◆ Work required
Pick up the storage adapter API specification after its last line and continue writing it.

◆ Quoted passage
----------

Skip to content

Storage Adapter API Specification¶

This specification defines the DataJoint Storage Adapter plugin contract for adding new storage protocols.

For attribute-level codecs (e.g. NetworkX graphs, Parquet, Zarr), see Codec API.

New in 2.2.4

The datajoint.storage entry-point group is now part of the public API for third-party adapters. (The built-in file, s3, gcs, and azure protocols continue to be served by StorageBackend._create_filesystem(); migrating them onto this contract is tracked separately.)

Overview¶

A storage adapter maps a protocol name (e.g. s3, databricks) to an fsspec filesystem and tells DataJoint how to construct paths and validate per-store configuration.

flowchart LR
    A["stores.uc.protocol = 'databricks'"] -- discovery --> B["DatabricksAdapter"]
    B -- create_filesystem(spec) --> C["fsspec filesystem"]
    C -- get/put --> D["Storage Backend"]

Adapters are distributed as ordinary Python packages. DataJoint discovers them via the datajoint.storage entry-point group, so users install the adapter with pip install <package> and the new protocol becomes available immediately — no registration code, no explicit imports.

Layer Purpose Configures via
Codec Attribute-level (in-table) serialization for <graph>, <parquet>, etc. dj.Codec subclass, datajoint.codecs entry point
Storage adapter Protocol-level (storage-backend) filesystem for stores.<name>.protocol dj.StorageAdapter subclass, datajoint.storage entry point

When to write a storage adapter¶

Write a StorageAdapter when DataJoint needs to talk to a new storage backend — Databricks Unity Catalog Volumes, a lab-specific archive system, an HTTP-based object store with bespoke auth, an on-prem deduplicated filesystem, etc.

You do not need an adapter for s3, gcs, azure, or file — those are built in. You also do not need an adapter to change how DataJoint serializes a Python value into bytes; that is a codec, not an adapter.

The StorageAdapter Base Class¶

All storage adapters inherit from dj.StorageAdapter:

from abc import abstractmethod
from typing import Any
import fsspec
import datajoint as dj


class StorageAdapter:
    """Base class for storage protocol adapters."""

    protocol: str
    required_keys: tuple[str, ...] = ()
    allowed_keys: tuple[str, ...] = ()

----------

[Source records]

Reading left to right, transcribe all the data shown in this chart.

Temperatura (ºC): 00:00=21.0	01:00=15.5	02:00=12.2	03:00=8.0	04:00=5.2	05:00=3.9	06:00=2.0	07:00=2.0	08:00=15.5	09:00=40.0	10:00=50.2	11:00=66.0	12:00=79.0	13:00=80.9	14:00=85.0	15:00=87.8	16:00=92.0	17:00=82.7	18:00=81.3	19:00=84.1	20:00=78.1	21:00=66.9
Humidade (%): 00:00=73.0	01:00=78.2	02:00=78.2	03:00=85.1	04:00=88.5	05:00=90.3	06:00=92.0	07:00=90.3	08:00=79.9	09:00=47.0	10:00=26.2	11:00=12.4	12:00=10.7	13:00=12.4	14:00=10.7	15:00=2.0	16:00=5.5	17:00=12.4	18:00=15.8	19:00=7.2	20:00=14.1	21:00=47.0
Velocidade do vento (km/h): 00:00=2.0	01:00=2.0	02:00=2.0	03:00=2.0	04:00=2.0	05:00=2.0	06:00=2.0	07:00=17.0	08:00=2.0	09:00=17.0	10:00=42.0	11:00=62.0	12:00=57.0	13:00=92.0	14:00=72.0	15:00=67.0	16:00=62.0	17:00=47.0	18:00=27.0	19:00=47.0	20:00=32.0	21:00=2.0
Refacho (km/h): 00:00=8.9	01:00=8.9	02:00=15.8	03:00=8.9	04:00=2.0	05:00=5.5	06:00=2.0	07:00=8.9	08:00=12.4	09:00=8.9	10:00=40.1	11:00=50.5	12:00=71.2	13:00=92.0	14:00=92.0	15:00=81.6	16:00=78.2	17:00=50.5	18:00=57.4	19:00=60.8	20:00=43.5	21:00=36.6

----------

◆ Written reply
    @abstractmethod
    def create_filesystem(self, spec: dict[str, Any]) -> fsspec.AbstractFileSystem:
        """Return an fsspec filesystem instance for this protocol."""
        ...

    def validate_spec(self, spec: dict[str, Any]) -> None:
        """Validate protocol-specific config fields. Called once per store at load."""
        ...

    def full_path(self, spec: dict[str, Any], relpath: str) -> str:
        """Construct an absolute storage path from a relative path."""
        ...

    def get_url(self, spec: dict[str, Any], path: str) -> str:
        """Return a display URL for the stored object."""
        ...

Required class attributes¶

Attribute Type Purpose
protocol str Identifier matched against stores.<name>.protocol. Must be unique across all installed adapters.
required_keys tuple[str, ...] Field names that must be present in the store spec (e.g. ("bucket", "endpoint")).
allowed_keys tuple[str, ...] Field names the adapter accepts beyond the common keys. Other keys raise DataJointError at load time.

Common keys are always allowed in addition to allowed_keys: protocol, location, subfolding, partition_pattern, token_length, hash_prefix, schema_prefix, filepath_prefix, stage. These come from the unified store schema (see Object Store Configuration).

Required method: create_filesystem¶

def create_filesystem(self, spec: dict[str, Any]) -> fsspec.AbstractFileSystem:
    """Return an fsspec filesystem instance for this protocol."""

Called once per store when DataJoint first accesses an object in that store. Receives the resolved store spec (a plain dict[str, Any] merged from datajoint.json, DJ_STORES, and .secrets/). Returns an fsspec.AbstractFileSystem instance — DataJoint uses fsspec uniformly across all backends, so as long as your adapter returns a working fsspec filesystem, the standard DataJoint storage logic (hash-addressed, schema-addressed, filepath) just works.

Default methods (override as needed)¶

validate_spec — runs required_keys and allowed_keys checks. Override only to add protocol-specific validation (e.g. URL format, mutually exclusive fields).

full_path(spec, relpath) -> str — returns f"{spec['location']}/{relpath}" by default. Override if your protocol needs a non-slash separator or a scheme-prefixed URL.

get_url(spec, path) -> str — returns f"{self.protocol}://{path}" by default. Override if your protocol's display URL has a different shape.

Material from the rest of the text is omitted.